Le 14 janvier, dans une brasserie proche de la Bellevilloise à Paris, trois responsables socialistes partagent un dîner qui dépasse la simple convivialité. Autour d’un verre, le député des Landes Boris Vallaud, son collègue des Yvelines Aurélien Rousseau et le député européen Raphaël Glucksmann reviennent sur l’histoire de la gauche — Michel Rocard, Léon Blum, Guy Mollet — et interrogent l’avenir du Parti socialiste (PS).
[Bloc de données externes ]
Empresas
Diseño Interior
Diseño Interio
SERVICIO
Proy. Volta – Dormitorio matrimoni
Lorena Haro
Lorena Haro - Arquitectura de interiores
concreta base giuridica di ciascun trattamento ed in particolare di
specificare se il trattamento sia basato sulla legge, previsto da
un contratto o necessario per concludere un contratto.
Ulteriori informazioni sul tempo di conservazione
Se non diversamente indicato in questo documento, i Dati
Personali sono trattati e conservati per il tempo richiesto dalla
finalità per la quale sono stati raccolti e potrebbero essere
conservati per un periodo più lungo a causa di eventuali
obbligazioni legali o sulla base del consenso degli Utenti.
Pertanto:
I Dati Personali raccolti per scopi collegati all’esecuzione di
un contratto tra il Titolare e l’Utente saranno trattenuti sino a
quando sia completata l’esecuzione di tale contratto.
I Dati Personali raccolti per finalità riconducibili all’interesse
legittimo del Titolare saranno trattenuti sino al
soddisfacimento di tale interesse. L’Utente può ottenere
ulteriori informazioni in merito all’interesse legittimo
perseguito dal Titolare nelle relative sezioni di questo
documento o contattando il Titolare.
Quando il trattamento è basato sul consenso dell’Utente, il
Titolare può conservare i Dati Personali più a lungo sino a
Un rendez‑vous apparemment informel, aux enjeux clairement politiques
Le propos officiel porte sur la mémoire et l’unité du PS. Mais, selon les personnes présentes, l’objet véritable du rendez‑vous est la présidentielle de 2027. Les échanges ont rapidement glissé vers des discussions tactiques : qui soutenir, quelle stratégie adopter, et comment positionner le parti dans la recomposition de la gauche.
Aurélien Rousseau et Raphaël Glucksmann cherchent à convaincre Boris Vallaud d’écarter l’organisation d’une primaire de la gauche telle que la défend le premier secrétaire du PS, Olivier Faure. Pour eux, ce mécanisme serait « un non‑sens », et il vaudrait mieux soutenir le candidat le mieux placé à gauche dans l’opinion, plutôt que de disperser les voix.
Cette position s’appuie, selon les participants, sur des intentions de vote qui montreraient un rapprochement entre l’eurodéputé socialiste et Jean‑Luc Mélenchon dans certaines enquêtes d’opinion. Les interlocuteurs estiment qu’un alignement précoce autour d’un candidat jugé compétitif renforcerait les chances du courant social‑démocrate.
Course de fond entre prétendants social‑démocrates
À quinze mois du scrutin présidentiel, une discrète course de fond semble engagée au sein du camp social‑démocrate. Les conversations de couloir et les rencontres informelles, comme ce dîner, servent à jauger les forces et à tester des alliances potentielles. Plusieurs facteurs alimentent ce mouvement stratégique.
La prestation jugée ratée de Raphaël Glucksmann face à Éric Zemmour sur LCI le 18 novembre 2025 est ainsi évoquée comme un élément déclencheur. Selon les protagonistes, cette émission aurait ravivé des ambitions au sein du PS et renforcé l’argument en faveur d’une recomposition rapide des forces à gauche.
Par ailleurs, Olivier Faure espère tirer parti des négociations menées avec le ministre Sébastien Lecornu sur le projet de loi de finances. Ce type de manœuvre parlementaire est perçu comme un moyen de peser sur l’agenda politique et de consolider une image de responsabilité gouvernementale, utile en vue de 2027.
Enfin, le nom de François Hollande revient dans les conversations. Selon ces mêmes sources, l’ancien chef de l’État nourrit des ambitions et guette une fenêtre politique, qualifiée par certains de « trou de souris », pour s’insérer dans la course si les conditions lui paraissent favorables.
Quelles conséquences pour le Parti socialiste ?
Ces discussions internes illustrent la tension entre deux logiques : la recherche d’une primaire large pour rassembler la gauche et la tentation d’un positionnement stratégique autour du candidat le mieux placé. Chacune présente des risques et des opportunités.
La primaire peut offrir une légitimité démocratique et un cadre de sélection transparent, mais elle expose aussi le PS à des divisions et à une dilution de son influence si la gauche se fracture. À l’inverse, une stratégie d’appui au mieux placé mise sur le pragmatisme électoral, au prix d’un choix en coulisses susceptible d’être perçu comme élitiste ou opportuniste.
Les acteurs de ce dîner semblent partager la même préoccupation : éviter que le PS ne se retrouve marginalisé dans une configuration où la gauche radicale et d’autres forces attireraient l’essentiel des suffrages. Reste à savoir si ces diagnostics informels se traduiront par des décisions publiques et par des alliances concrètes.
Pour l’instant, les débats restent feutrés et stratégiques. Ils témoignent toutefois d’une réalité politique : à l’approche de la présidentielle, les arrières‑salles et les rencontres discrètes prennent une place accrue dans la construction des candidatures et des lignes politiques.